Kültür mekânlarının biricik adresi kitabevleri değil. Tamam, bizimki mekân. Adapazarı’nda onca kitapçı var, ama bizim dışımızda ancak iki mekândan daha söz edebilirim. Topluma ve günlük hayata ait bir duruşunuz varsa, işinizi para için değil de duruşunuz için yapmaktaysanız etrafınızda halka olunuyor. Diyeceğim, işin önemi yok. İş, manifaturacılık da olabilir. Nitekim Ahmet Yaşar Ocak zihnen babasının manifatura dükkânında uyanır ilkin. Orası mekândır işte. Boşluk oluşmaz. İki kişi karşılıklı durup konuşuyorsa eğer –ki en karanlık günlerde bile karşılıklı durup konuşan iki kişi olmuştur hep- boşluk olmaz. Oluşmaz.

 

Bir de kitapların avm'lerde satılması meselesi. Bazı yazarları çok rahatsız ediyor peynir ekmekle birlikte kitabın da satılması. Sanırım siz farklı düşünüyorsunuz bu konuda?

Kitabın zeytinle, peynirle, sirke, sabun ve orkidle üst üsteliği beni de rahatsız ediyor. Kitapla kitapçı dükkânında tanışmış herkesi rahatsız etmeli bence.
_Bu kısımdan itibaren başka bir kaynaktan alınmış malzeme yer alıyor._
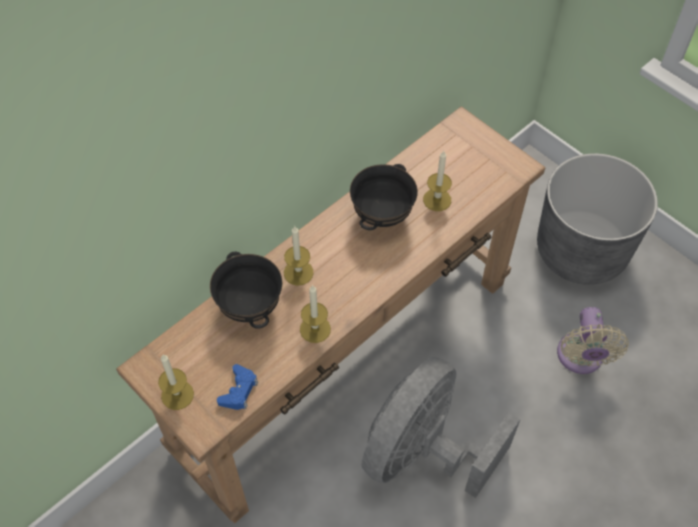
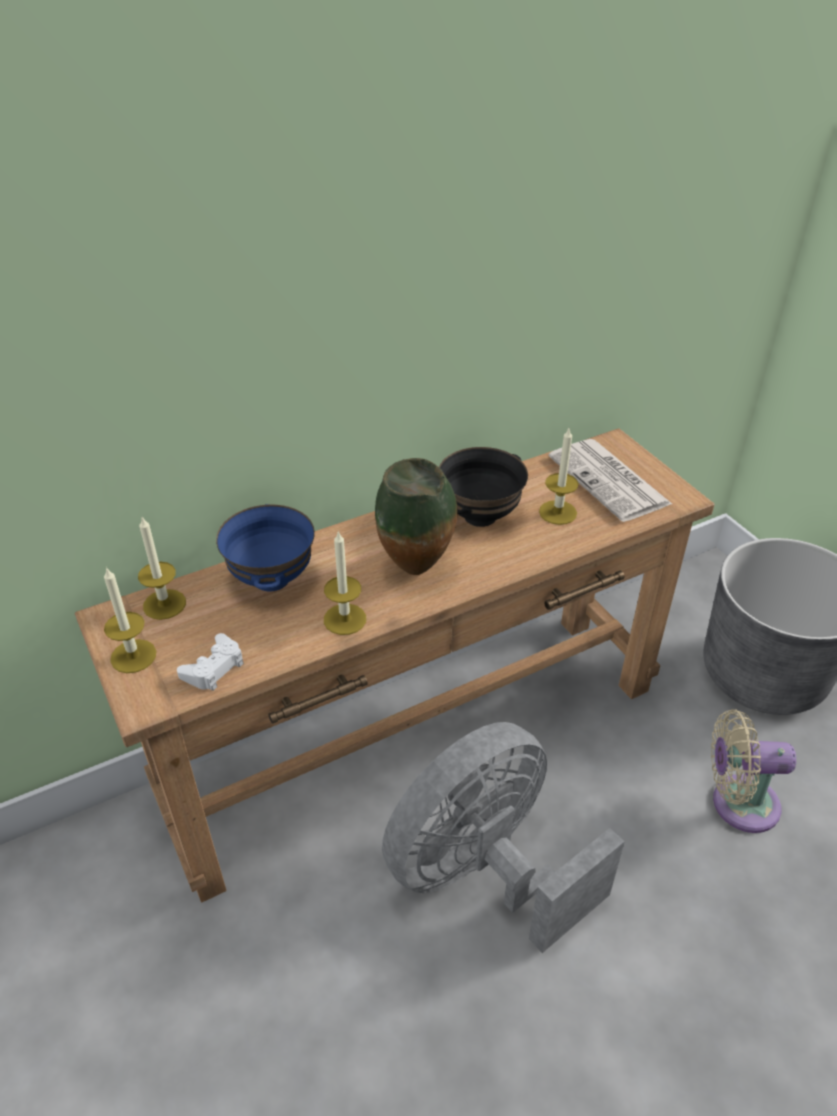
camera: 15 degrees right, 15 degrees down
black bowl [210,251,282,329] -> blue bowl [216,504,315,591]
blue game controller [217,364,258,410] -> white game controller [177,633,244,691]
candle [284,226,313,286] -> candle moved to [138,517,186,620]
beige fan [557,307,629,374] -> beige fan turned 75 degrees clockwise [711,709,796,833]
none -> vase [375,458,458,575]
none -> newspaper [548,439,672,522]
Ama kitabın avm’erde satılmasını yasaklamak başka bir şey. O istenmez. Onu istemekle kitabı yasaklamak arasında fark yok bence. Çünkü kitapla ancak avm’lerde tanışacak çoğu genç insanlar da var. Onlar da geleceğin okuru.

 

Darbe dönemlerine şahitlik etmiş bir serüvenden geçiyoruz kitabı okurken. Siyasi hayattaki bu çalkantılar kitaba bakışı ve yaklaşımı nasıl etkiledi?
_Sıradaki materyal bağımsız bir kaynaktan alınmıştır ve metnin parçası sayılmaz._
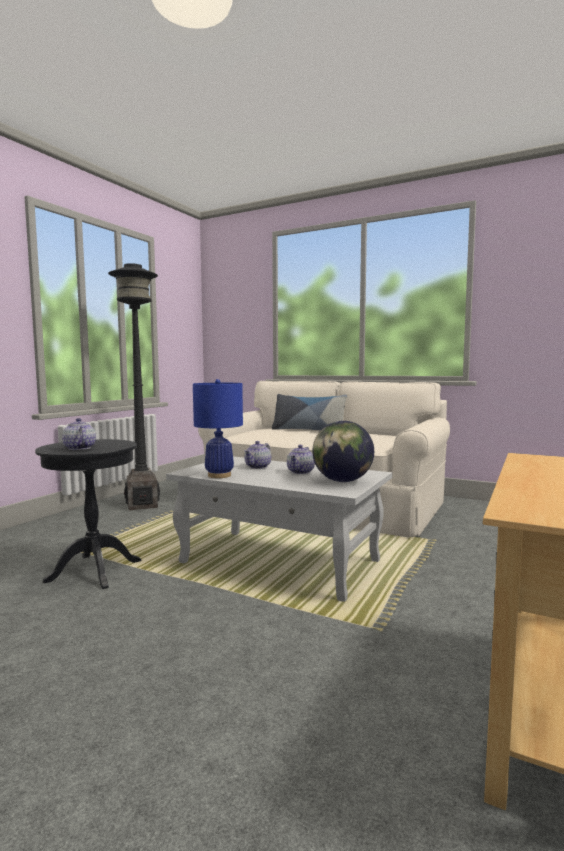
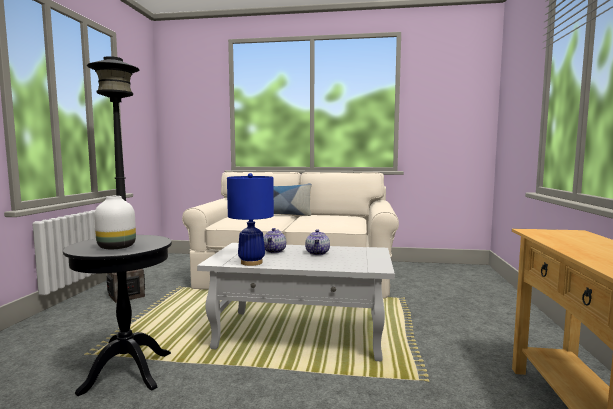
camera: 20 degrees left, 0 degrees up
teapot [62,418,96,450] -> white vase [94,196,136,249]
globe [312,421,374,482] -> none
70’li yıllarda sosyalizmin temel kitapları ile Nâzım, Hasan Hüseyin, Fakir Baykurt, Bekir Yıldız, Aziz Nesin rağbetteydi. Kenan Evren darbesiyle satışlar bir düştü ki kitapçılığın hiçbir döneminde böylesi görülmemiştir, bundan sonra da dilerim görülmez. Bereket ansiklopedi furyası vardı, ara rejim dönemini ansiklopediyle aştık. Ortalık durulduğunda gazetecilerin yazılarından derlenmiş kitaplar öne çıkmıştı. Kadınlarının 80’lerdeki tercihi Barbara Cartland’dı. Erkekler “best-seller” dediler ama Kemal Tahir’i, Orhan Kemal’i de keşfettiler. Sovyetlerin politika değiştirmesi ve Berlin Duvarı’nın yıkılmasıyla her şey değişti.